Popular coverage of women politicians has sometimes focused on perceptions of them through the traditionally feminine lens, homing in on their looks, family life and competence. Sarah Palin, John McCain’s 2008 running mate, received a great deal of attention for her looks and clothes while Clinton weathered decades-long implications that her political ambitions were off-putting.
Gillibrand has leaned into the media and popular culture’s interest in her womanhood. When she lost 40 pounds after her second pregnancy, she told magazines all about it and then wrote in her book about Senate colleagues’ insensitive comments: “You know, Kirsten, you’re even pretty when you’re fat.”
Gillibrand’s outspokenness about the #MeToo movement’s turn to politics has made her some powerful enemies, though.
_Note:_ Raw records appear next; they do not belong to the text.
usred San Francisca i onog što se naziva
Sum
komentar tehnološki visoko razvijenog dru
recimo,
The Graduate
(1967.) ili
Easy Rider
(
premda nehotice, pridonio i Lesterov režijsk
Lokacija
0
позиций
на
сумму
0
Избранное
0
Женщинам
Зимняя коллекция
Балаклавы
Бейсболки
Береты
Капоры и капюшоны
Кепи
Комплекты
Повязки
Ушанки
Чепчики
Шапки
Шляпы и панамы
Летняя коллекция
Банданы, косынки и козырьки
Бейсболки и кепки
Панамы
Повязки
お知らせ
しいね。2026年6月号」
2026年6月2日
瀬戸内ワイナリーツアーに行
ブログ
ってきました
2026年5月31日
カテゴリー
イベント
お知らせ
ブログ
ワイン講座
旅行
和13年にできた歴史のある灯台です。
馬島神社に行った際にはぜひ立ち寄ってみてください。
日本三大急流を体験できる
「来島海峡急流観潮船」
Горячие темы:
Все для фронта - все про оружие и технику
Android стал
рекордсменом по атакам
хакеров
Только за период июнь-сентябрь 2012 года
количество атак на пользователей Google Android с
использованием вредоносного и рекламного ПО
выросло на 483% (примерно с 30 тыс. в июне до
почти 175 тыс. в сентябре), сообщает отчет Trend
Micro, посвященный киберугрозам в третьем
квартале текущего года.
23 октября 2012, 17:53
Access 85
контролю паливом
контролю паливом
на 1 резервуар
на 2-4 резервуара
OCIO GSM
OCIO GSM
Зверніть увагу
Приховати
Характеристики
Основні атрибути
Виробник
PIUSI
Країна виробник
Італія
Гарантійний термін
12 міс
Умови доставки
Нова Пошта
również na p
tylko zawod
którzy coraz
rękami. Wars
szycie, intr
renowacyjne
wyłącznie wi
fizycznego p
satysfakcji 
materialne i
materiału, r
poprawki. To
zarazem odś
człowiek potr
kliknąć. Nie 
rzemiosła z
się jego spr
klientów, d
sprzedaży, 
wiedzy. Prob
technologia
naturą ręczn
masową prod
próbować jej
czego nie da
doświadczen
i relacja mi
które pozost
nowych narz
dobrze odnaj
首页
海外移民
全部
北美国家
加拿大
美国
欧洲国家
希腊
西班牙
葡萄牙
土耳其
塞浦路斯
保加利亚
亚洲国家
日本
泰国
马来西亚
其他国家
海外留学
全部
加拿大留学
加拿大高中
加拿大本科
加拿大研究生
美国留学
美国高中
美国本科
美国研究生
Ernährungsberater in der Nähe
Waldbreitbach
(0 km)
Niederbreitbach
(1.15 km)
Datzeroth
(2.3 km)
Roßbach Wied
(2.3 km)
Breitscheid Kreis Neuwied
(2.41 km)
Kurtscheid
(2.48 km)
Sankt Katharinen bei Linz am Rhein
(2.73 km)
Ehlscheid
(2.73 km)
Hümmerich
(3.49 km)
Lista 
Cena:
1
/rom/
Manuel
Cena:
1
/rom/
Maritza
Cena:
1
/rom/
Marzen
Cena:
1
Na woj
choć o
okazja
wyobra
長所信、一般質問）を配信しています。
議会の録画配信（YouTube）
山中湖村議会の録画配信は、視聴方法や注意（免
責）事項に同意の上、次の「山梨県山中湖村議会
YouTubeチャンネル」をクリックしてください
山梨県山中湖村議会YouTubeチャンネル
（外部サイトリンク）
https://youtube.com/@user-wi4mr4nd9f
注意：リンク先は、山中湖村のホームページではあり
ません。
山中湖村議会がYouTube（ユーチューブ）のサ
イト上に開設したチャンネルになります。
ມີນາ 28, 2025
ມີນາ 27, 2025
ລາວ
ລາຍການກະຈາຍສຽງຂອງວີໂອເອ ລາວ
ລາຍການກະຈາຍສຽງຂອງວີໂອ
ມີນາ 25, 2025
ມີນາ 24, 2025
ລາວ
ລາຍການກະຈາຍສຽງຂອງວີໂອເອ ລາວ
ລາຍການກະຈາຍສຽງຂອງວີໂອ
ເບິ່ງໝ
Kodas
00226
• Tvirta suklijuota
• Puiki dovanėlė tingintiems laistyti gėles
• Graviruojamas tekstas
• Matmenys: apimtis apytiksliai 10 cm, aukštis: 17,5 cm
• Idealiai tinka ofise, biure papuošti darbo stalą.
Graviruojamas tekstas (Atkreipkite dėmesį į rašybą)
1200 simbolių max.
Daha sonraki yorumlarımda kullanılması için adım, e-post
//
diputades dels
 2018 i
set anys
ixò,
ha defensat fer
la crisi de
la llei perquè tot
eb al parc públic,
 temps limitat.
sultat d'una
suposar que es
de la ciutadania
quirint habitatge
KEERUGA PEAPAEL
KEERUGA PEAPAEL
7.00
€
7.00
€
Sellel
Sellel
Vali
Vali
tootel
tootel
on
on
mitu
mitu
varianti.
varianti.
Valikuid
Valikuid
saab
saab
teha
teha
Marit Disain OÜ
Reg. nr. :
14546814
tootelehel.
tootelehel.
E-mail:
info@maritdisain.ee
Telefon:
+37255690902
She has run into trouble with some of the traditional Democratic Party donors upset with her outspokenness over Franken’s resignation, and Clinton allies were furious when Gillibrand said President Bill Clinton should have resigned over his affair with White House intern Monica Lewinsky. (A recent report noted that Gillibrand is courting potential Wall Street donors, perhaps trying to make up lost ground on fundraising.) While angering big-money donors could mean trouble — presidential campaigns are rather expensive and big checks help — it could also boost her credibility with grassroots supporters in a moment when small-dollar donations can help fuel national campaigns (see, Sanders and Trump).
Another challenge to Gillibrand in a Democratic primary is her record. Her political career began in 2007 in the House, where she served an upstate congressional district. Gillibrand’s political positions at the time were much more conservative, and she was among the least liberal members of the Democratic caucus in the House, ranking 209th out of 241 during her 2007-09 term. She held an “A” rating from the NRA and was against protections for sanctuary cities. When Gillibrand was appointed to Clinton’s Senate seat, some on the left were outraged. But she made a quick switch in her ideology, embracing a range of liberal policies and seeing her NRA rating downgraded to an “F.” As of December 2017, she was the seventh-most liberal member of the 46-person Democratic caucus. There could be some worry that her voting history — or her hasty disavowal of it — could be used against her by primary opponents battling to prove their liberal bona fides.
At the very least, Gillibrand has had a decade-long presence on the national stage, has been covered heavily by political media and is known by party insiders around the country. That could ease her campaign’s task of increasing voter awareness of the senator, an all-important undertaking as the field of contenders grows.